### ASSIGNMENT
Answer these questions from the Peoria Symphony Orchestra history:
(a) Who was the orchestra's first conductor?
(b) On what date was the orchestra incorporated as the Peoria Symphony Orchestra?
(c) What new venture did David Commanday found after leaving the orchestra?

### TEXT SECTION
━━━━━━━━━━━━━━━━━━━━━━━━━━━━━━
Orchestra in Peoria, Illinois

The Peoria Symphony Orchestra is an American orchestra based in Peoria, Illinois conducted by George Stelluto. It is the fourteenth oldest orchestra in the United States.

== History ==
Founded in 1897 as Bradley University's Bradley Symphony Orchestra, Harold Plowe was the first conductor.

On December 5, 1916, the orchestra was incorporated as the Peoria Symphony Orchestra.

After Plowe retired in 1927, the next fifty years saw almost a dozen conductors lead the orchestra. In 1978, William Wilsen became Musical Director and led the group until 1999. Wilsen developed the orchestra's quality and repertoire, took it on tour to its sister city, Friedrichshafen, Germany, and led the PSO's celebration of its 100th year. Conductor David Commanday was named Music Director in Spring of 1999. During his tenure the orchestra was praised for its quality and imaginative programs:"The Peoria Symphony Orchestra’s evolution under the baton of music director David Commanday has been fascinating to watch. Orchestra members aren’t just showing up for another gig. There’s a real joy in their playing, a certain esprit d/corps. And the repertoire is getting more varied and more playful with every season. The concerts – dare I say it? – actually are fun to attend” (Gary Panetta, Peoria Journal Star, 3/31/03).Commanday's leadership of the orchestra concluded at the end of the 2008–2009 season, marking a decade in which the institution had roughly doubled its endowment. Commanday left the Peoria Symphony Orchestra to found a new venture, the Heartland Festival Orchestra.

George Stelluto became the music director on September 18, 2010.
━━━━━━━━━━━━━━━━━━━━━━━━━━━━━━
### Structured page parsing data
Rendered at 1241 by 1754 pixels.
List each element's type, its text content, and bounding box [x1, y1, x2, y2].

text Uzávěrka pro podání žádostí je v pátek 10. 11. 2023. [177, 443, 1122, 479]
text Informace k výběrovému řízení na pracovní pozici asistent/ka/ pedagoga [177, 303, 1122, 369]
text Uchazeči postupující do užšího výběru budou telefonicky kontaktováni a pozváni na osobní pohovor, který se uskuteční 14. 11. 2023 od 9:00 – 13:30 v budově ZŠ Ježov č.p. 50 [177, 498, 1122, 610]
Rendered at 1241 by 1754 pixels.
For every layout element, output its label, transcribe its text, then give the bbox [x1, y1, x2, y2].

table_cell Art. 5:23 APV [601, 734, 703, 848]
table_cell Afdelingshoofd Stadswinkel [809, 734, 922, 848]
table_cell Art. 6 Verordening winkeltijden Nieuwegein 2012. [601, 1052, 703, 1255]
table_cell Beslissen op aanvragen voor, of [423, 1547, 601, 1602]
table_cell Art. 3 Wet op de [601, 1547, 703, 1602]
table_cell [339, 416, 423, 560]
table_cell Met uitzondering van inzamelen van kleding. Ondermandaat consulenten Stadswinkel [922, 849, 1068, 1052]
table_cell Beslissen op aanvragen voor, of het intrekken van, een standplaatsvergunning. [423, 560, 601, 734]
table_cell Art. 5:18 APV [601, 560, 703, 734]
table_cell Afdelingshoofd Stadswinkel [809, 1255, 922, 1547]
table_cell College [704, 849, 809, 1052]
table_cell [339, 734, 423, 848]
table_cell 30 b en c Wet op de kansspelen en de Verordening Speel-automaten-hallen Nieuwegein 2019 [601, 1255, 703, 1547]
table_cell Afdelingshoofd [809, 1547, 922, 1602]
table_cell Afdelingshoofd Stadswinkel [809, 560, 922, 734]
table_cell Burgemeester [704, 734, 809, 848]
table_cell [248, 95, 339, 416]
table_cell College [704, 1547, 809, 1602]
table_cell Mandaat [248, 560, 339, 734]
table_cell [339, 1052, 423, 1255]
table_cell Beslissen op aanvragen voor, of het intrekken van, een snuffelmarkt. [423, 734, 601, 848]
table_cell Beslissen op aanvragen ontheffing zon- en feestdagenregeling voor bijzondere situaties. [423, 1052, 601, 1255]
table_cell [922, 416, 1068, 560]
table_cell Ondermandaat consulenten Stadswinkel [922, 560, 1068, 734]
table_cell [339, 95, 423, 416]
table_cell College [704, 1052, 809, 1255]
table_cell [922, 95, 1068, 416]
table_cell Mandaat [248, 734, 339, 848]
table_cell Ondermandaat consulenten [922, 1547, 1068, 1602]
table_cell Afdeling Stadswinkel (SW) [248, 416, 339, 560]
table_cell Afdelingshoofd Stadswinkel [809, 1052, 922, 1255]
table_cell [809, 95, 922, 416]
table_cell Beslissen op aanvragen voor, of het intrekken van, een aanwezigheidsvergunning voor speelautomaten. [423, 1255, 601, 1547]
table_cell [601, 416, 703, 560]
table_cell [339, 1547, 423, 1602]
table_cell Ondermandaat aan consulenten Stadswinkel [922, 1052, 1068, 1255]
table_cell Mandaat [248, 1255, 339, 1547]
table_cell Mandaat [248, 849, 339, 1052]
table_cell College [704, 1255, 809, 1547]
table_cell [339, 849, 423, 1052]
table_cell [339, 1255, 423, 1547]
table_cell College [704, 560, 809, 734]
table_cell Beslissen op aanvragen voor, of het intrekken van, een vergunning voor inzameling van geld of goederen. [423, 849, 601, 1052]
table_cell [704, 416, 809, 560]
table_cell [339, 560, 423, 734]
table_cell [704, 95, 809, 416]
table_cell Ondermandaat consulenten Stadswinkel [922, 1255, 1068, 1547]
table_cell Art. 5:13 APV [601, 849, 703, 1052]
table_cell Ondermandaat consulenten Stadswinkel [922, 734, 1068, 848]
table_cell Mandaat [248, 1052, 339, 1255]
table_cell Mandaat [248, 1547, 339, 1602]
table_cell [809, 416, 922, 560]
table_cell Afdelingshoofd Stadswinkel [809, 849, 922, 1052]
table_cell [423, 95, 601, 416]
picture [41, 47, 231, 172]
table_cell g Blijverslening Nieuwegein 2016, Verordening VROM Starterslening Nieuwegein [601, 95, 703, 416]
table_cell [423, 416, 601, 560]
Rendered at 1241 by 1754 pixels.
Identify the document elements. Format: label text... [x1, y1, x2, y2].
━━━━━━━━━━━━━━━━━━━━━━━━━━━━━━
### WRITTEN ANSWER
(a) Harold Plowe
(b) December 5, 1916
(c) The Heartland Festival Orchestra